Farmers markets saw record numbers and sales last year, a trend that’s continued into 2021. This is obviously a welcome development, but as with so many other industries, the increased interest is also posing some challenges. Farms may not have enough product, given vagaries in weather and other factors. Meat has been particularly difficult. With consumer demand surging, a preexisting bottleneck in meat processing has worsened, with slaughterhouses booked out through 2022.
Consumers can help farms buffer against variable demand by buying Consumer Supported Agriculture (CSA) shares, which allow consumers to invest in a farm at the beginning of the season and receive a box of the product the farm produces each week. It also helps when shoppers come to the market with an open mind and a willingness to try what’s available, rather than having a set list of items to purchase. This approach can also lead to new discoveries, as you can always find recipes for whatever unusual vegetable you might pick up. We highly recommend starting with Edible Ohio Valley, which is a regional publication that offers great stories and recipes on what's local and in season.
In addition to farmers markets, resources like Local Food Connection also allow consumers to tap into local farmers and their products. Local Food Connection is a Cincinnati-based food hub that aggregates from small farms and makes their offerings conveniently available to institutions and restaurants. As restaurants reopen and ramp up their offerings, seeking out and eating at businesses that support small, local farmers is an additional boost to our local economy, as dollars stay here instead of being funneled elsewhere. Prioritizing locally grown food also yields more nutritious offerings and decreases the carbon footprint of our meals.
It is not just home-cooked and restaurant meals that benefit from a local approach to food purchasing. Parents of Cincinnati Public Schools students are supporting the local food system because the district is a statewide leader in buying food from local farmers. CPS is also a national leader through their adoption of the Good Food Purchasing Program, which directs some of the district’s multi-million dollar food budget back into the regional economy, creating jobs that stay in the community, promoting humane farming and using healthy local food in cafeterias.
Farmers markets, with their artisanal bread and organic eggs, have a reputation for luxury and affluence, but that doesn’t have to be the case.
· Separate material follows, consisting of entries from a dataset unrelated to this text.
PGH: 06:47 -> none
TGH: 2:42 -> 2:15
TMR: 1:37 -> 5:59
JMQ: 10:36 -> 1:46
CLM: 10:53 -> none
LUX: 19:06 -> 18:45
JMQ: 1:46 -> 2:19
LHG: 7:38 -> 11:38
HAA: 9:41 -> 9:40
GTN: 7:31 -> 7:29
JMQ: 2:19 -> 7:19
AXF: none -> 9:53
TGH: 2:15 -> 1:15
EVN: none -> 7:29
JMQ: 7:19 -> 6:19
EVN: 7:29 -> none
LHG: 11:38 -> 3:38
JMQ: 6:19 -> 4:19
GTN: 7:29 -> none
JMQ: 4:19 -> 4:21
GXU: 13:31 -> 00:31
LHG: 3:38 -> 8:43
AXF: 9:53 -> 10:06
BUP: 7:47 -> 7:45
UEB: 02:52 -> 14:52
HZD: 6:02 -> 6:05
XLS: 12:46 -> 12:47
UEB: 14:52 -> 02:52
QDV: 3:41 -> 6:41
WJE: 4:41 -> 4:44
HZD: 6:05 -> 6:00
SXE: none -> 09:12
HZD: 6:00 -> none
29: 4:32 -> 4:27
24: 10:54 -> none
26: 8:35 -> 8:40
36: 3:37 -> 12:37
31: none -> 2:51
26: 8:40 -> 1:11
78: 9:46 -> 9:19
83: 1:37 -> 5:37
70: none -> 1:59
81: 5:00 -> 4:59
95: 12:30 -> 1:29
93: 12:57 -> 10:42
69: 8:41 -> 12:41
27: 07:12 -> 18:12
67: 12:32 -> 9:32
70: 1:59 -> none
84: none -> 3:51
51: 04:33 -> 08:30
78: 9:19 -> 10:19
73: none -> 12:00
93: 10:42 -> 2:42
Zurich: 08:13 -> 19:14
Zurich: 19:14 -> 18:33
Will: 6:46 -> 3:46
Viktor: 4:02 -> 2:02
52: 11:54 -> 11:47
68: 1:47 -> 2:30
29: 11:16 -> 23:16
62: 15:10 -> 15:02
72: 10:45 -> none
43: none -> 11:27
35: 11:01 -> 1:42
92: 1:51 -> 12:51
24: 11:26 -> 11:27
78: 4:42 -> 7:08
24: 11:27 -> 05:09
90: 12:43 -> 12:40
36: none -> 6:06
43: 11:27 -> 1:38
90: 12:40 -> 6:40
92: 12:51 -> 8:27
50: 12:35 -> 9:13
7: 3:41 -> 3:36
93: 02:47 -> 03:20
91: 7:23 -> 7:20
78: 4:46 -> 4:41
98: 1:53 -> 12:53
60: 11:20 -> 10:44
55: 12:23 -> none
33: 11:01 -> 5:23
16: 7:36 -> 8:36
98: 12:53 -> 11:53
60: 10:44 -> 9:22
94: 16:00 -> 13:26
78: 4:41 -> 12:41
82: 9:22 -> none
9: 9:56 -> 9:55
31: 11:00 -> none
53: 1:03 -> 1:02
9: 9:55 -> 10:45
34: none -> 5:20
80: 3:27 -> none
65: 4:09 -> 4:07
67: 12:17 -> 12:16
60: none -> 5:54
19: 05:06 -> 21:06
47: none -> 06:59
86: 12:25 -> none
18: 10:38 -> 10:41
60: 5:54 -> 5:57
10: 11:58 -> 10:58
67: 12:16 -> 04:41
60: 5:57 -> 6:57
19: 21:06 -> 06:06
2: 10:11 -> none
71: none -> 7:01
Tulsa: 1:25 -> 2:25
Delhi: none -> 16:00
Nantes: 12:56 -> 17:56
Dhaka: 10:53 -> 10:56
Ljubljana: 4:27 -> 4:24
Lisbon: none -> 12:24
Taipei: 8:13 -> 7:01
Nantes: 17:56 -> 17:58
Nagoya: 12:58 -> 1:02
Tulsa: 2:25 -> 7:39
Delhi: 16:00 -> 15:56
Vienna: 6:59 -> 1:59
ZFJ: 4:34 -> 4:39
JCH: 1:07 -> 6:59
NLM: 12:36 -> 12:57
Markets throughout the region reflect their communities, with many working to expand access to all residents, no matter what their income level is. Organizations like Produce Perks Midwest also run programs that subsidize farmers market purchases for low income consumers, helping consumers’ dollars go even further when they shop local.
At the Greater Cincinnati Regional Food Policy Council, we’re committed to expanding access to local foods for everyone in the region. The Enquirer’s listing of farmers markets is an important guide, and resources like the Central Ohio River Valley Food Guide and Edible Ohio Valley also provide extensive information on where to shop for food locally, from CSAs and farmers markets to restaurants that prioritize local ingredients. It’s an exciting time to be part of the regional food scene, and there’s no better time than the height of this growing season to take advantage of all our local farmers have to offer.
Michaela Oldfield is director of the Greater Cincinnati Local Food Policy Council.